─── Record extracts

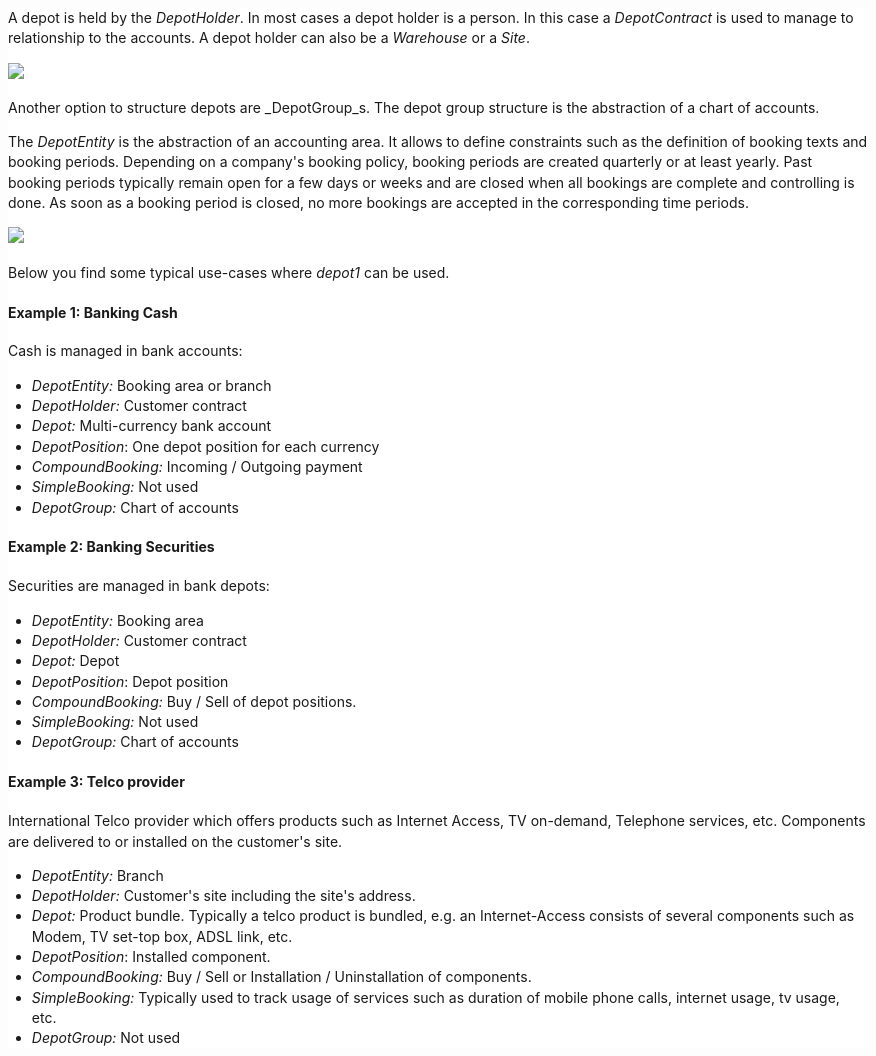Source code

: A depot is held by the _DepotHolder_. In most cases a depot holder is a person. 
In this case a _DepotContract_ is used to manage to relationship to the accounts. 
A depot holder can also be a _Warehouse_ or a _Site_.

![](http://www.opencrx.org/opencrx/4.1/uml/opencrx-core/depot1/999_DepotHolder.png)

Another option to structure depots are _DepotGroup_s. The depot group structure 
is the abstraction of a chart of accounts. 

The _DepotEntity_ is the abstraction of an accounting area. It allows to define
constraints such as the definition of booking texts and booking periods. Depending on a 
company's booking policy, booking periods are created quarterly or at least yearly. 
Past booking periods typically remain open for a few days or weeks and are closed when 
all bookings are complete and controlling is done. As soon as a booking period is 
closed, no more bookings are accepted in the corresponding time periods.

![](http://www.opencrx.org/opencrx/4.1/uml/opencrx-core/depot1/999_DepotEntity.png)
 
Below you find some typical use-cases where _depot1_ can be used. 

#### Example 1: Banking Cash ####
Cash is managed in bank accounts:

* _DepotEntity:_ Booking area or branch
* _DepotHolder:_ Customer contract
* _Depot:_ Multi-currency bank account
* _DepotPosition_: One depot position for each currency
* _CompoundBooking:_ Incoming / Outgoing payment
* _SimpleBooking:_ Not used
* _DepotGroup:_ Chart of accounts

#### Example 2: Banking Securities ####
Securities are managed in bank depots:

* _DepotEntity:_ Booking area
* _DepotHolder:_ Customer contract
* _Depot:_ Depot
* _DepotPosition_: Depot position
* _CompoundBooking:_ Buy / Sell of depot positions.
* _SimpleBooking:_ Not used
* _DepotGroup:_ Chart of accounts

#### Example 3: Telco provider ####
International Telco provider which offers products such as Internet 
Access, TV on-demand, Telephone services, etc. Components are 
delivered to or installed on the customer's site.

* _DepotEntity:_ Branch
* _DepotHolder:_ Customer's site including the site's address.
* _Depot:_ Product bundle. Typically a telco product is bundled, e.g. an Internet-Access consists of several components such as Modem, TV set-top box, ADSL link, etc. 
* _DepotPosition_: Installed component.
* _CompoundBooking:_ Buy / Sell or Installation / Uninstallation of components.
* _SimpleBooking:_ Typically used to track usage of services such as duration of mobile phone calls, internet usage, tv usage, etc.
* _DepotGroup:_ Not used

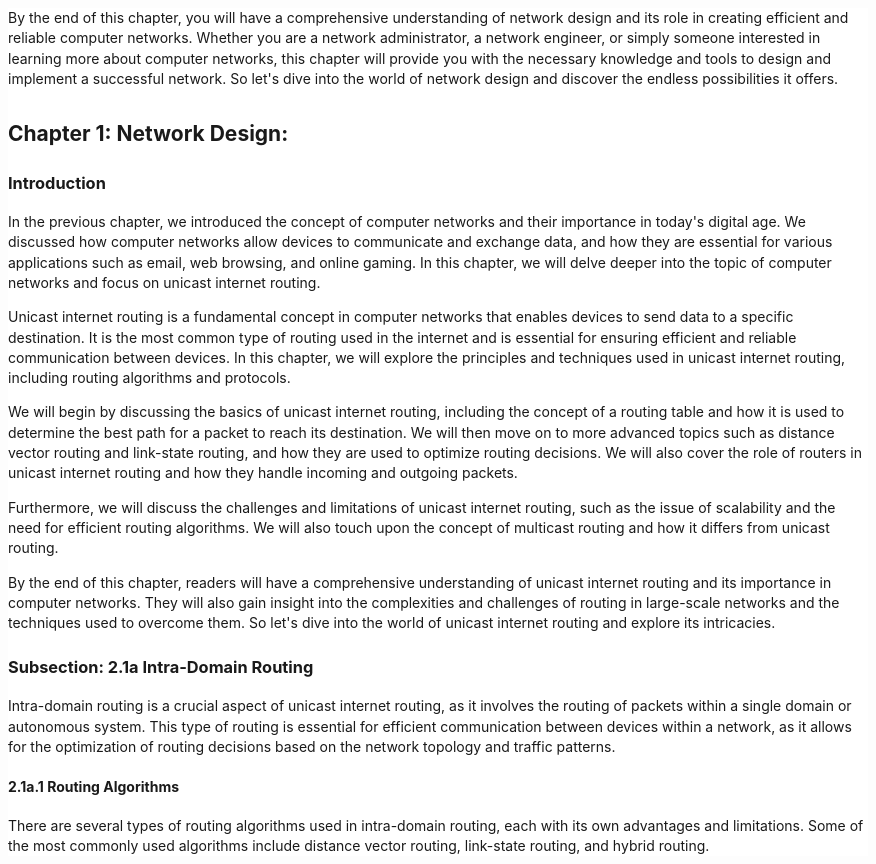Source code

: By the end of this chapter, you will have a comprehensive understanding of network design and its role in creating efficient and reliable computer networks. Whether you are a network administrator, a network engineer, or simply someone interested in learning more about computer networks, this chapter will provide you with the necessary knowledge and tools to design and implement a successful network. So let's dive into the world of network design and discover the endless possibilities it offers.


## Chapter 1: Network Design:




### Introduction

In the previous chapter, we introduced the concept of computer networks and their importance in today's digital age. We discussed how computer networks allow devices to communicate and exchange data, and how they are essential for various applications such as email, web browsing, and online gaming. In this chapter, we will delve deeper into the topic of computer networks and focus on unicast internet routing.

Unicast internet routing is a fundamental concept in computer networks that enables devices to send data to a specific destination. It is the most common type of routing used in the internet and is essential for ensuring efficient and reliable communication between devices. In this chapter, we will explore the principles and techniques used in unicast internet routing, including routing algorithms and protocols.

We will begin by discussing the basics of unicast internet routing, including the concept of a routing table and how it is used to determine the best path for a packet to reach its destination. We will then move on to more advanced topics such as distance vector routing and link-state routing, and how they are used to optimize routing decisions. We will also cover the role of routers in unicast internet routing and how they handle incoming and outgoing packets.

Furthermore, we will discuss the challenges and limitations of unicast internet routing, such as the issue of scalability and the need for efficient routing algorithms. We will also touch upon the concept of multicast routing and how it differs from unicast routing.

By the end of this chapter, readers will have a comprehensive understanding of unicast internet routing and its importance in computer networks. They will also gain insight into the complexities and challenges of routing in large-scale networks and the techniques used to overcome them. So let's dive into the world of unicast internet routing and explore its intricacies.




### Subsection: 2.1a Intra-Domain Routing

Intra-domain routing is a crucial aspect of unicast internet routing, as it involves the routing of packets within a single domain or autonomous system. This type of routing is essential for efficient communication between devices within a network, as it allows for the optimization of routing decisions based on the network topology and traffic patterns.

#### 2.1a.1 Routing Algorithms

There are several types of routing algorithms used in intra-domain routing, each with its own advantages and limitations. Some of the most commonly used algorithms include distance vector routing, link-state routing, and hybrid routing.
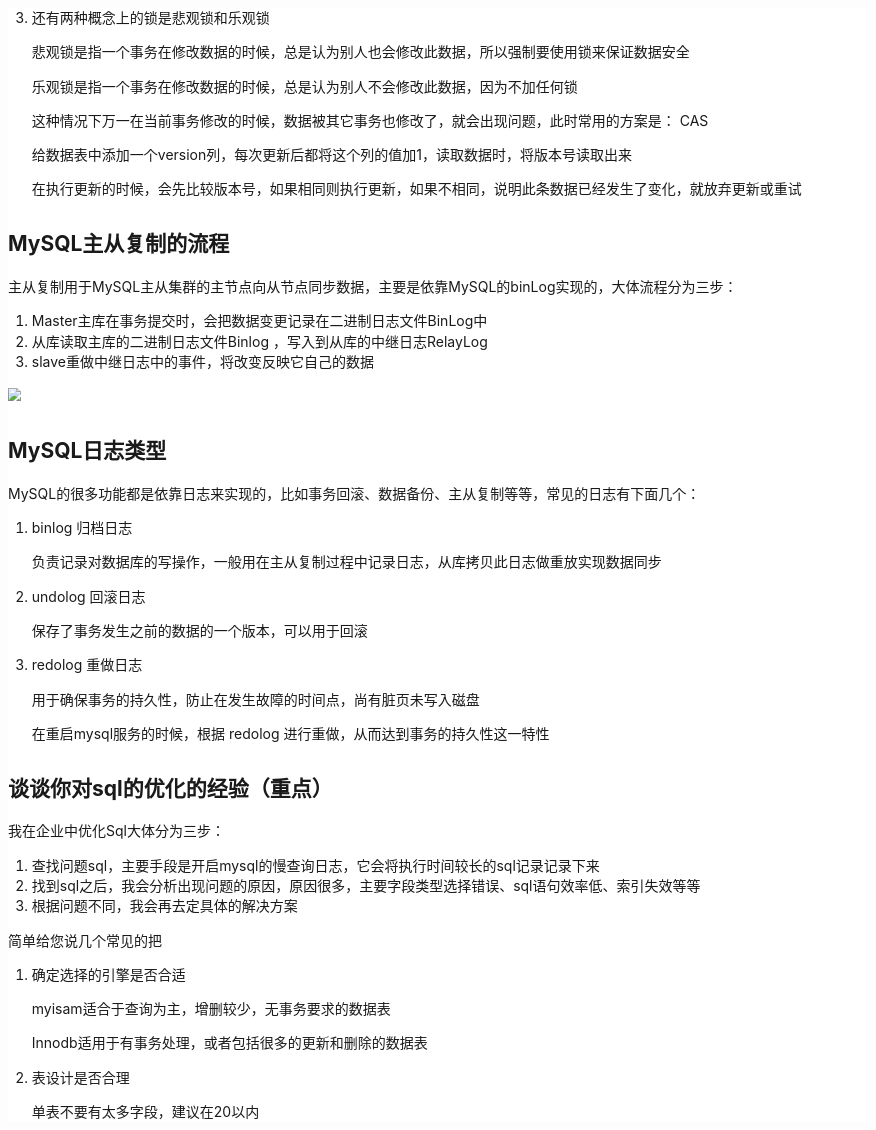3. 还有两种概念上的锁是悲观锁和乐观锁

   悲观锁是指一个事务在修改数据的时候，总是认为别人也会修改此数据，所以强制要使用锁来保证数据安全

   乐观锁是指一个事务在修改数据的时候，总是认为别人不会修改此数据，因为不加任何锁

   这种情况下万一在当前事务修改的时候，数据被其它事务也修改了，就会出现问题，此时常用的方案是： CAS

   给数据表中添加一个version列，每次更新后都将这个列的值加1，读取数据时，将版本号读取出来

   在执行更新的时候，会先比较版本号，如果相同则执行更新，如果不相同，说明此条数据已经发生了变化，就放弃更新或重试

## MySQL主从复制的流程

主从复制用于MySQL主从集群的主节点向从节点同步数据，主要是依靠MySQL的binLog实现的，大体流程分为三步：

1. Master主库在事务提交时，会把数据变更记录在二进制日志文件BinLog中
2. 从库读取主库的二进制日志文件Binlog ，写入到从库的中继日志RelayLog 
3. slave重做中继日志中的事件，将改变反映它自己的数据

<img src="assets/image-20220911213148696.png" style="zoom:80%;" /> 

## MySQL日志类型

MySQL的很多功能都是依靠日志来实现的，比如事务回滚、数据备份、主从复制等等，常见的日志有下面几个：

1. binlog 归档日志

   负责记录对数据库的写操作，一般用在主从复制过程中记录日志，从库拷贝此日志做重放实现数据同步

2. undolog 回滚日志

   保存了事务发生之前的数据的一个版本，可以用于回滚

3. redolog 重做日志

   用于确保事务的持久性，防止在发生故障的时间点，尚有脏页未写入磁盘

   在重启mysql服务的时候，根据 redolog 进行重做，从而达到事务的持久性这一特性

## 谈谈你对sql的优化的经验（重点）

我在企业中优化Sql大体分为三步：

1. 查找问题sql，主要手段是开启mysql的慢查询日志，它会将执行时间较长的sql记录记录下来
2. 找到sql之后，我会分析出现问题的原因，原因很多，主要字段类型选择错误、sql语句效率低、索引失效等等
3. 根据问题不同，我会再去定具体的解决方案

简单给您说几个常见的把

1. 确定选择的引擎是否合适

   myisam适合于查询为主，增删较少，无事务要求的数据表

   Innodb适用于有事务处理，或者包括很多的更新和删除的数据表

2. 表设计是否合理

   单表不要有太多字段，建议在20以内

──────

To-do item – Omit every picture while printing the data word for word.

Task solution –
Source code

: A depot is held by the _DepotHolder_. In most cases a depot holder is a person. 
In this case a _DepotContract_ is used to manage to relationship to the accounts. 
A depot holder can also be a _Warehouse_ or a _Site_.

![](http://www.opencrx.org/opencrx/4.1/uml/opencrx-core/depot1/999_DepotHolder.png)

Another option to structure depots are _DepotGroup_s. The depot group structure 
is the abstraction of a chart of accounts. 

The _DepotEntity_ is the abstraction of an accounting area. It allows to define
constraints such as the definition of booking texts and booking periods. Depending on a 
company's booking policy, booking periods are created quarterly or at least yearly. 
Past booking periods typically remain open for a few days or weeks and are closed when 
all bookings are complete and controlling is done. As soon as a booking period is 
closed, no more bookings are accepted in the corresponding time periods.

![](http://www.opencrx.org/opencrx/4.1/uml/opencrx-core/depot1/999_DepotEntity.png)
 
Below you find some typical use-cases where _depot1_ can be used. 

#### Example 1: Banking Cash ####
Cash is managed in bank accounts:

* _DepotEntity:_ Booking area or branch
* _DepotHolder:_ Customer contract
* _Depot:_ Multi-currency bank account
* _DepotPosition_: One depot position for each currency
* _CompoundBooking:_ Incoming / Outgoing payment
* _SimpleBooking:_ Not used
* _DepotGroup:_ Chart of accounts

#### Example 2: Banking Securities ####
Securities are managed in bank depots:

* _DepotEntity:_ Booking area
* _DepotHolder:_ Customer contract
* _Depot:_ Depot
* _DepotPosition_: Depot position
* _CompoundBooking:_ Buy / Sell of depot positions.
* _SimpleBooking:_ Not used
* _DepotGroup:_ Chart of accounts

#### Example 3: Telco provider ####
International Telco provider which offers products such as Internet 
Access, TV on-demand, Telephone services, etc. Components are 
delivered to or installed on the customer's site.

* _DepotEntity:_ Branch
* _DepotHolder:_ Customer's site including the site's address.
* _Depot:_ Product bundle. Typically a telco product is bundled, e.g. an Internet-Access consists of several components such as Modem, TV set-top box, ADSL link, etc. 
* _DepotPosition_: Installed component.
* _CompoundBooking:_ Buy / Sell or Installation / Uninstallation of components.
* _SimpleBooking:_ Typically used to track usage of services such as duration of mobile phone calls, internet usage, tv usage, etc.
* _DepotGroup:_ Not used

Source code

: By the end of this chapter, you will have a comprehensive understanding of network design and its role in creating efficient and reliable computer networks. Whether you are a network administrator, a network engineer, or simply someone interested in learning more about computer networks, this chapter will provide you with the necessary knowledge and tools to design and implement a successful network. So let's dive into the world of network design and discover the endless possibilities it offers.


## Chapter 1: Network Design:




### Introduction

In the previous chapter, we introduced the concept of computer networks and their importance in today's digital age. We discussed how computer networks allow devices to communicate and exchange data, and how they are essential for various applications such as email, web browsing, and online gaming. In this chapter, we will delve deeper into the topic of computer networks and focus on unicast internet routing.

Unicast internet routing is a fundamental concept in computer networks that enables devices to send data to a specific destination. It is the most common type of routing used in the internet and is essential for ensuring efficient and reliable communication between devices. In this chapter, we will explore the principles and techniques used in unicast internet routing, including routing algorithms and protocols.

We will begin by discussing the basics of unicast internet routing, including the concept of a routing table and how it is used to determine the best path for a packet to reach its destination. We will then move on to more advanced topics such as distance vector routing and link-state routing, and how they are used to optimize routing decisions. We will also cover the role of routers in unicast internet routing and how they handle incoming and outgoing packets.

Furthermore, we will discuss the challenges and limitations of unicast internet routing, such as the issue of scalability and the need for efficient routing algorithms. We will also touch upon the concept of multicast routing and how it differs from unicast routing.

By the end of this chapter, readers will have a comprehensive understanding of unicast internet routing and its importance in computer networks. They will also gain insight into the complexities and challenges of routing in large-scale networks and the techniques used to overcome them. So let's dive into the world of unicast internet routing and explore its intricacies.




### Subsection: 2.1a Intra-Domain Routing

Intra-domain routing is a crucial aspect of unicast internet routing, as it involves the routing of packets within a single domain or autonomous system. This type of routing is essential for efficient communication between devices within a network, as it allows for the optimization of routing decisions based on the network topology and traffic patterns.

#### 2.1a.1 Routing Algorithms

There are several types of routing algorithms used in intra-domain routing, each with its own advantages and limitations. Some of the most commonly used algorithms include distance vector routing, link-state routing, and hybrid routing.
3. 还有两种概念上的锁是悲观锁和乐观锁

   悲观锁是指一个事务在修改数据的时候，总是认为别人也会修改此数据，所以强制要使用锁来保证数据安全

   乐观锁是指一个事务在修改数据的时候，总是认为别人不会修改此数据，因为不加任何锁

   这种情况下万一在当前事务修改的时候，数据被其它事务也修改了，就会出现问题，此时常用的方案是： CAS

   给数据表中添加一个version列，每次更新后都将这个列的值加1，读取数据时，将版本号读取出来

   在执行更新的时候，会先比较版本号，如果相同则执行更新，如果不相同，说明此条数据已经发生了变化，就放弃更新或重试

## MySQL主从复制的流程

主从复制用于MySQL主从集群的主节点向从节点同步数据，主要是依靠MySQL的binLog实现的，大体流程分为三步：

1. Master主库在事务提交时，会把数据变更记录在二进制日志文件BinLog中
2. 从库读取主库的二进制日志文件Binlog ，写入到从库的中继日志RelayLog 
3. slave重做中继日志中的事件，将改变反映它自己的数据

<img src="assets/image-20220911213148696.png" style="zoom:80%;" /> 

## MySQL日志类型

MySQL的很多功能都是依靠日志来实现的，比如事务回滚、数据备份、主从复制等等，常见的日志有下面几个：

1. binlog 归档日志

   负责记录对数据库的写操作，一般用在主从复制过程中记录日志，从库拷贝此日志做重放实现数据同步

2. undolog 回滚日志

   保存了事务发生之前的数据的一个版本，可以用于回滚

3. redolog 重做日志

   用于确保事务的持久性，防止在发生故障的时间点，尚有脏页未写入磁盘

   在重启mysql服务的时候，根据 redolog 进行重做，从而达到事务的持久性这一特性

## 谈谈你对sql的优化的经验（重点）

我在企业中优化Sql大体分为三步：

1. 查找问题sql，主要手段是开启mysql的慢查询日志，它会将执行时间较长的sql记录记录下来
2. 找到sql之后，我会分析出现问题的原因，原因很多，主要字段类型选择错误、sql语句效率低、索引失效等等
3. 根据问题不同，我会再去定具体的解决方案

简单给您说几个常见的把

1. 确定选择的引擎是否合适

   myisam适合于查询为主，增删较少，无事务要求的数据表

   Innodb适用于有事务处理，或者包括很多的更新和删除的数据表

2. 表设计是否合理

   单表不要有太多字段，建议在20以内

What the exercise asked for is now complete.